В жизни любого человека это срок немалый…
Мне надо жить: еще во мнеГорит любовь к родной стране.
Я позволяю себе закончить летопись на старинный лад:
«За сим аминь, мой любезный читатель; перо мое изнемогло, а дух мой, не надеясь еще другой весны дождаться, во взращенный моими попечениями сад пользоваться спешит…»

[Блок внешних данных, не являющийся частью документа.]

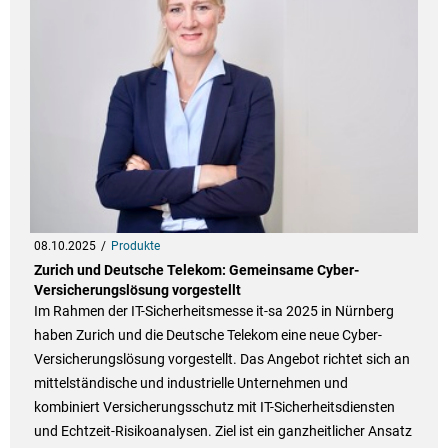
08.10.2025
Produkte
Zurich und Deutsche Telekom: Gemeinsame Cyber-
Versicherungslösung vorgestellt
Im Rahmen der IT-Sicherheitsmesse it-sa 2025 in Nürnberg
haben Zurich und die Deutsche Telekom eine neue Cyber-
Versicherungslösung vorgestellt. Das Angebot richtet sich an
mittelständische und industrielle Unternehmen und
kombiniert Versicherungsschutz mit IT-Sicherheitsdiensten
und Echtzeit-Risikoanalysen. Ziel ist ein ganzheitlicher Ansatz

Это случилось со мною в 1971 году мая месяца 30 дня.
Российского читателя всепокорнейший слуга —
Валентин Пикуль.
Ленинград – Рига
Комментарии
Роман «Слово и дело» состоит из двух книг: «Царица престрашного зраку» и «Мои любимые конфиденты». События, описываемые в романе, относятся ко временам дворцовых переворотов, «верховников» и печальной памяти страшной «бироновщины».
Валентин Саввич Пикуль любил поднимать целинные и залежные пласты отечественной истории, что и определило выбор темы. Именно середина XVIII века, как считал автор, была обделена вниманием наших историков и писателей-романистов. Работа над романом-хроникой длилась около десяти лет.
«Жене Веронике – за все, все…» – такое посвящение своей помощнице и верной спутнице, ушедшей из жизни в 1980 году, начертал Пикуль на рукописи романа.
Договор с Лениздатом на выпуск книги датировался 1965 годом, но роман после долгих злоключений увидел свет намного позднее: первый том вышел в 1974 году, а второй – в 1975-м. Роман прошел тернистый путь всяческих согласований, рецензирований и консультирований. Особенно постарались в выверке «идейного» курса и «исторической правдивости» рукописи критик В. Оскоцкий и историк Ю. Афанасьев.
«Литературная Россия», делая экскурс в прошлые публикации («Год за годом») и вспоминая год 1975-й, писала:
«Удивительный все же человек, критик Оскоцкий. Огромная статья „Уроки ленинской партийности“. Вот тут есть все – и Маркс, и Ленин, и Брежнев. А повод для написания – семидесятилетие статьи Ленина „Партийная организация и партийная литература“. Там еще писатель уподобляется колесику партийной машины…»
Да, не вписывался В. Пикуль в оскоцковский образ писателя. Не крутился он, беспартийный, ни колесиком, ни винтиком в этой машинке. Значит – не писатель!